It is now the 3rd issue of Cell Stem Cell, which is the official journal of the International Society for Stem Cell Research (ISSCR). From the current issue:
In human pancreatic cancer a distinct subpopulation of migrating CD133+ CXCR4+ cancer stem cells turned out to be essential for tumor metastasis different from the ones responsible for tumor growth: Distinct Populations of Cancer Stem Cells Determine Tumor Growth and Metastatic Activity in Human Pancreatic Cancer
Ann Parson highlights Singapore’s Biopolis with a 3.5 billion budget for 10 years:
Biopolis, a broad and busy spectrum of largely government-funded stem cell research—everything from ES to adult cells, basic to clinical—is clear indication of a small nation eager to stay at the forefront. “One of the attractive aspects of Biopolis is that it’s the way a small island can artificially create critical mass,” Alan Colman noted. “It takes the view that there’s no way it can sustain the number and quality of scientists that you’ll find in a Boston, or certain other hot areas in North America. But what you can do is bring everyone together as close as possible so that you can maximize the benefit of your resources.” There are the many distinguished senior scientists from the stem cell and related fields that Philip Yeo lured from other continents, earning him the moniker of “serial kidnapper.”

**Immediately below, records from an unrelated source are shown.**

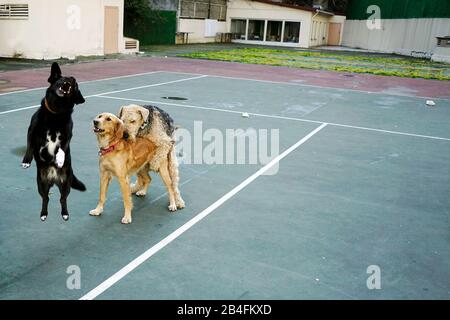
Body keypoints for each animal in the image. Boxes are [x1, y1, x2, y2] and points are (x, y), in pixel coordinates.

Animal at [21, 63, 86, 221]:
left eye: (75, 85)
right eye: (61, 78)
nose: (72, 78)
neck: (56, 112)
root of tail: (53, 179)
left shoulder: (68, 135)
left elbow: (62, 148)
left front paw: (60, 159)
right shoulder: (31, 130)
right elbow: (30, 146)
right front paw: (26, 161)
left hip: (66, 185)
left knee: (62, 199)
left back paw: (65, 213)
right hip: (41, 184)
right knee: (46, 199)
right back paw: (43, 214)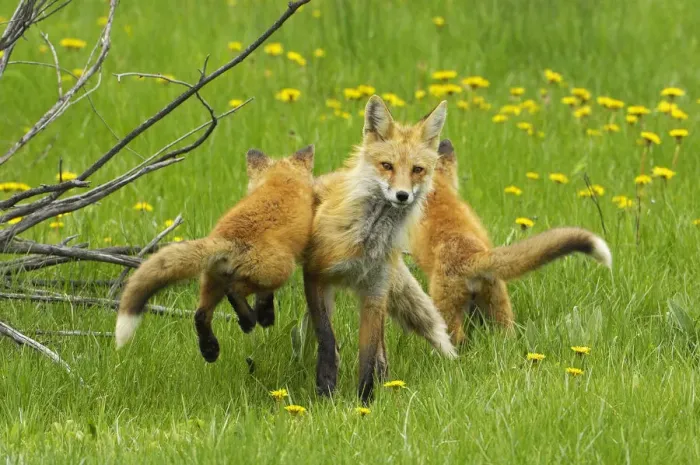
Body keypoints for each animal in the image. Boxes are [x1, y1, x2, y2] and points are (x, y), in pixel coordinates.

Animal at [115, 146, 316, 362]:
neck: (280, 181)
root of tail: (226, 238)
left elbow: (264, 299)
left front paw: (266, 316)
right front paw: (264, 316)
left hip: (213, 281)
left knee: (200, 314)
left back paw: (210, 348)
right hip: (277, 272)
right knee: (233, 291)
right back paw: (247, 320)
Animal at [303, 95, 457, 404]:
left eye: (417, 170)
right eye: (387, 165)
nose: (402, 195)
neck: (367, 243)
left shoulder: (375, 292)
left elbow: (368, 356)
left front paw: (364, 403)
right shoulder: (314, 275)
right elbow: (326, 339)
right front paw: (326, 389)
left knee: (382, 351)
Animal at [409, 139, 613, 345]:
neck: (438, 192)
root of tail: (473, 254)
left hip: (448, 309)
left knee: (457, 340)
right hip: (498, 305)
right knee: (506, 337)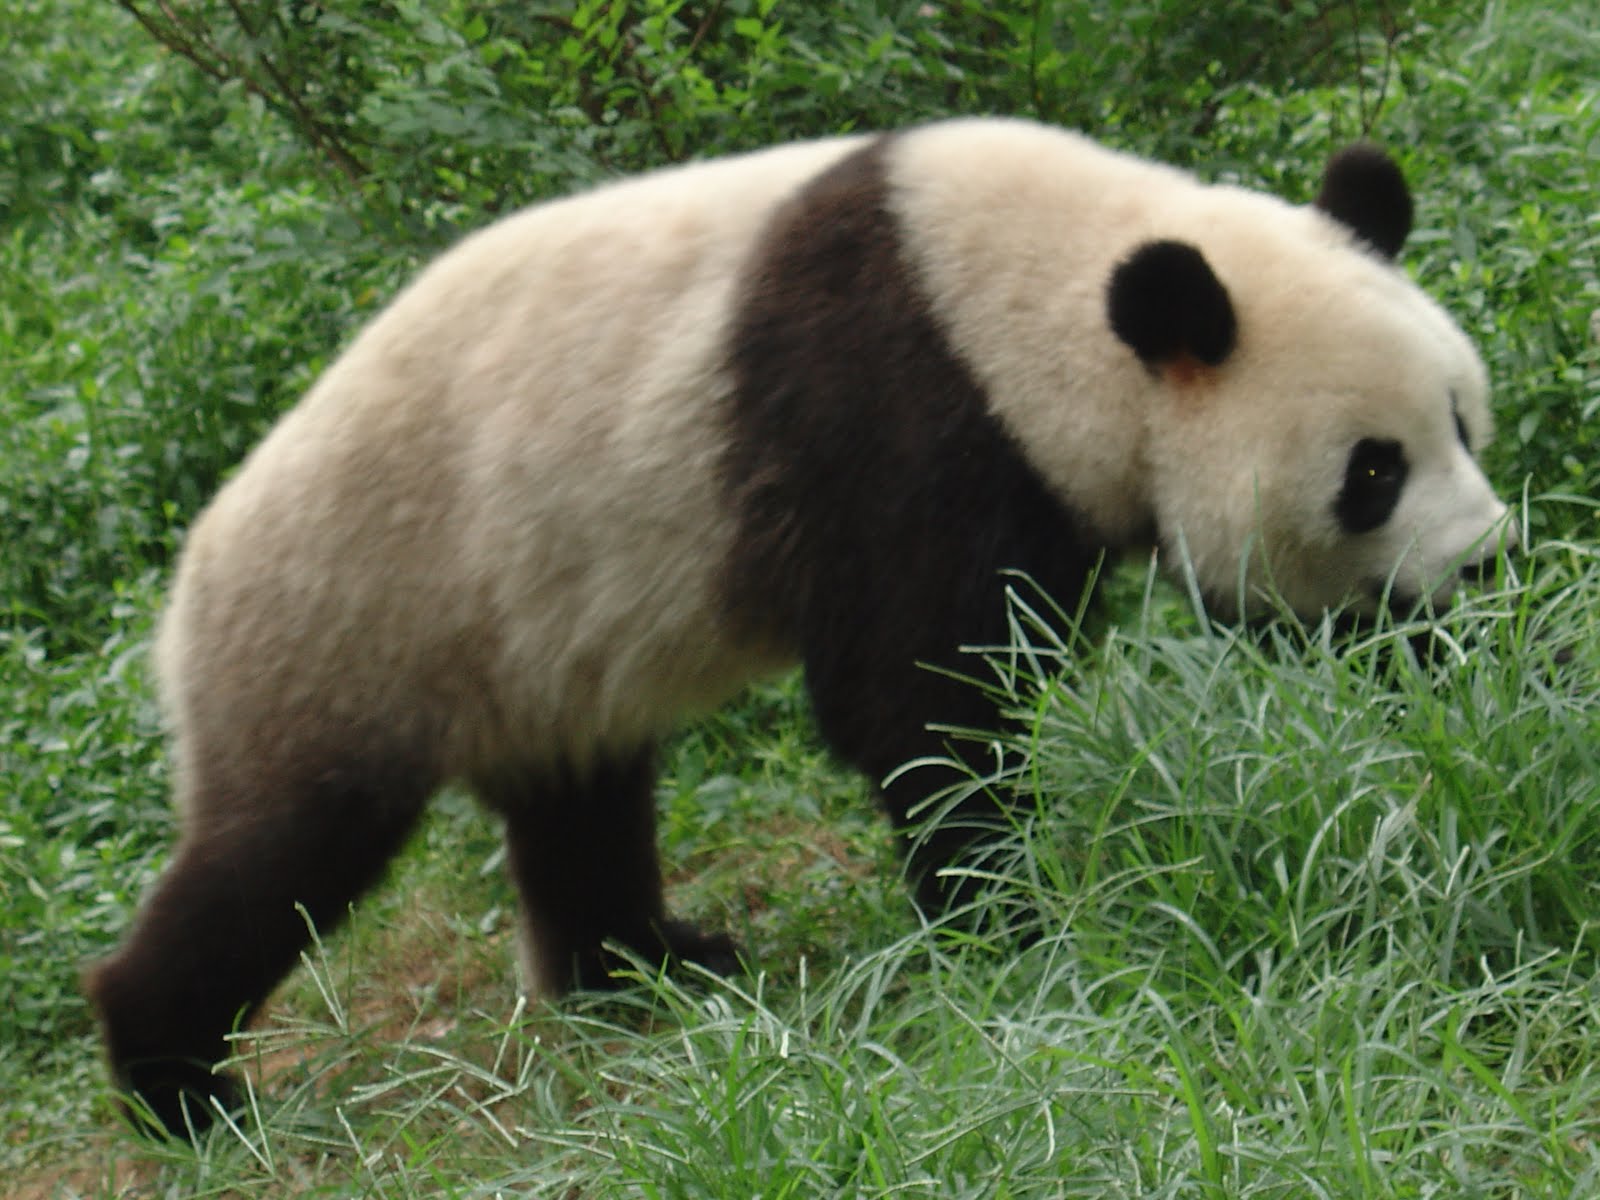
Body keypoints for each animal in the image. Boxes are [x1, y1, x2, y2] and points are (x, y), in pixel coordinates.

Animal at [85, 116, 1511, 1136]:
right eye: (1370, 470)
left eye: (1460, 416)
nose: (1485, 561)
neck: (1041, 293)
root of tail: (185, 579)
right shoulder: (897, 415)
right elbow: (917, 696)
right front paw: (1010, 924)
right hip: (357, 617)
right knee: (282, 851)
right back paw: (180, 1086)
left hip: (527, 645)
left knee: (577, 796)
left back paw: (649, 965)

Guess what? Around 2005 I tried to get a scholarship to Biopolis (wanderlust?), but I failed as the big professor did not even reply to the contact person, who was also a professor recommending me. In Biopolis they are not really interested in recruiting young scientists from abroad as they want foreign experts mentoring the local talents, not vica versa.
At Harvard Medical School, “You are one person out of hundreds in an academic center that has achieved its pinnacle,” Bing Lim remarked. “You feel you wouldn’t be missed. In Singapore, you see a country that is striving to build a center of excellence and constantly raising its own bar, and you know your contribution can matter.”